# Honda GX140 Blowing Blue Smoke After Running for a While



## BigDeeBee (Nov 24, 2020)

I currently have, in my possession, a Honda (EM2200x, I believe) generator with a GX140 engine. A customer brought it over complaining that it starts fine, then dies, and smokes a lot. The first thing I did was check the oil. When I pulled the dipstick, the crankcase was overfull with gas. I believe this was due to it being transported without shutting off the fuel. (I've heard that's a common issue with these engines) So I drained the gas from the crankcase and refilled it with Valvoline 10w-40 atv/utv oil. (Manual calls for 10w40 for a wider temperature range) I went ahead and cleaned the carb. Not surprisingly, it was a bit plugged. I put it back together and it fired right up and ran/runs fine.

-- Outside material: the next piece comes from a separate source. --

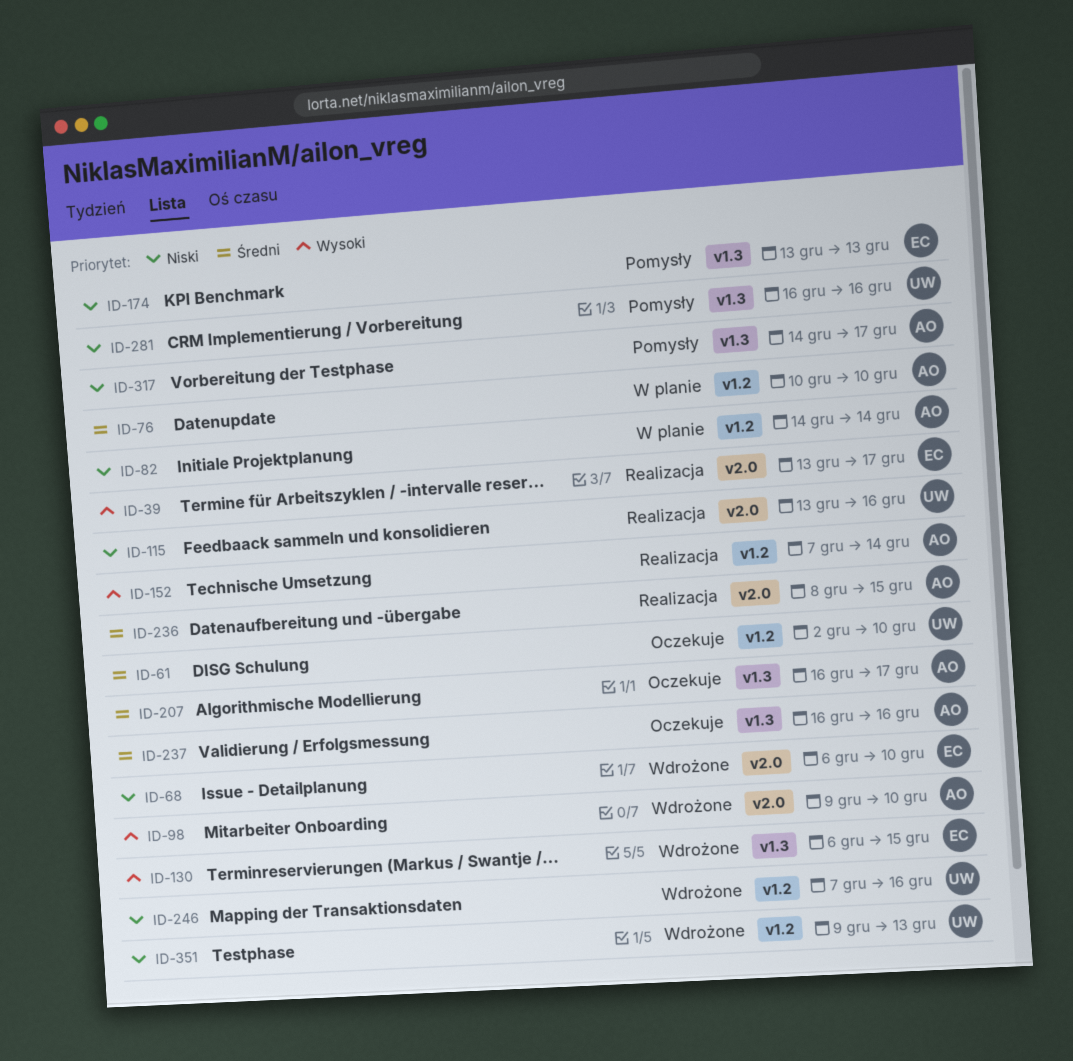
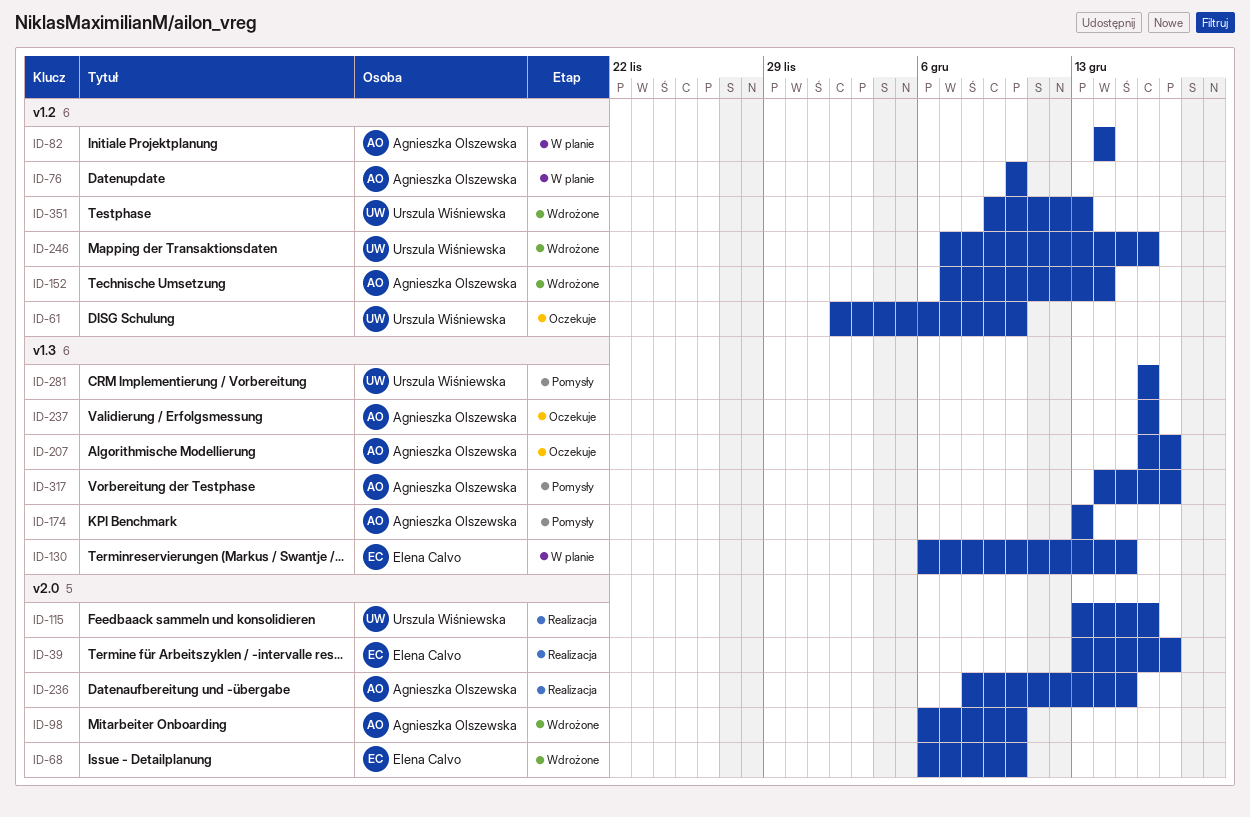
ID-98, start: Dec 9 -> Dec 6
ID-130, status: Wdrożone -> W planie
ID-152, status: Realizacja -> Wdrożone
ID-174, owner: Elena Calvo -> Agnieszka Olszewska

Now onto the issue: The blue smoke
Initially, I thought the smoke was due to the crankcase being well overfull with gas and oil. However, the issue persisted after draining and refilling with fresh oil. I filled it to the top mark on the dipstick, and fired it up. It ran fine for about 30 seconds to a minute, then started blowing blue smoke pretty heavily. So the next thing I did was grab a turkey baster and suck out some of the oil (to about the halfway mark on the dipstick) to double check that it wasn't an issue with too much oil in the crankcase. I've tried running it a few times and each time, it runs fine without smoking, then it warms up and starts blowing blue smoke. It's clearly burning oil, but I'm looking for opinions as to why. I'd imagine it's either the piston rings or the valve guides, but I'd like to tear into the right thing the first time. What are your guys' guesses? Rings or guides? Could it possibly be a valve clearance issue? (And by when it warms up, I mean for about a minute maybe a little more, not fully up to operating temp)

I did a little looking, and it seems that either issue would be about the same cost in parts. I don't have a compression tester so I couldn't tell you what it tests at, I could possibly borrow my buddy's, but it feels good and strong. I put a small amount of oil in the cylinder and pulled it over (after running and noticing the problem, not before) and it felt about the same.

I also found a post somewhere about it possibly being a breather issue, and the guys there said to try running it without the air cleaner to troubleshoot this, but it made no difference here.

Anyways, any help would be appreciated before I go tearing into it.
(Any other troubleshooting techniques would also be appreciated)


----------



## Milton Fox Racing (May 27, 2014)

More than likely it is either the rings or guides but you didnt mention anything about the fuel being used. Is it the correct type? Old or fresh?


----------



## BigDeeBee (Nov 24, 2020)

Milton Fox Racing said:


> More than likely it is either the rings or guides but you didnt mention anything about the fuel being used. Is it the correct type? Old or fresh?


Fresh premium gasoline. 91 octane rating I believe.


----------



## paulr44 (Oct 14, 2008)

The breather is a simple reed valve. Try running it without the air filter, as if it's oil saturated that's a problem.


----------